It’s fair to say that we were fairly underwhelmed upon pulling into the parking lot, and casting our first glance upon the Juan Évora Ethnographic Museum in the Teide National Park. This had to be one of the smallest museums we had ever seen — a stone shack with two rooms in the middle of a wasteland. But the price was right (free) so we decided to check it out.
If nothing else, the museum offered shelter from the wind on top of the Teide, which I suppose is what its original purpose was. This was the house of Señor Juan Évora, the last person to permitted to live within the confines of the park. He stayed here until his death in the 1980s, working as a lorry driver on the roads which today criss-cross the park’s vast expanses of lava.
The exhibits consist of the usual paraphernalia found in ethnographic museums. Farming tools of yore! Tattered clothing of yore! Household items of yore! You get the picture. Sr. Évora himself was not a farmer, and one is left to assume that all of the objects inside the museum were brought in after his death. For us, the best part of the museum was the shack itself and its unique location.

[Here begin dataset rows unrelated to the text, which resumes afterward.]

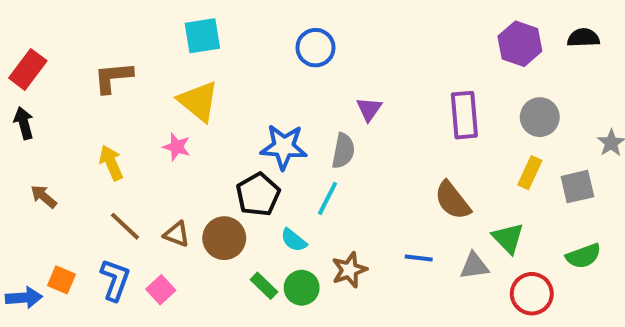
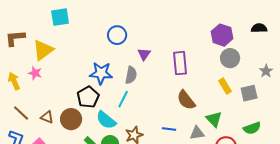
black semicircle: (583, 38) -> (259, 28), moved
purple hexagon: (520, 44) -> (222, 35), moved
blue circle: (316, 48) -> (117, 35), moved
yellow triangle: (198, 101) -> (43, 50), moved, turned 45
purple rectangle: (464, 115) -> (180, 63), moved
pink star: (177, 147) -> (35, 73), moved
yellow rectangle: (530, 173) -> (225, 86), turned -56
cyan semicircle: (294, 240) -> (106, 120), size x1.5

It’s a recluse’s dream rental, with a fantastic view at the foot of the Teide, and literally no neighbors for miles.
This is not the kind of museum which will take up a lot of your time, nor is it compelling enough to recommend a drive solely for the purpose of visiting it. But one of the main roads through the Teide National Park goes right by it, so it makes a perfect place to pause, during a day otherwise spent admiring nature.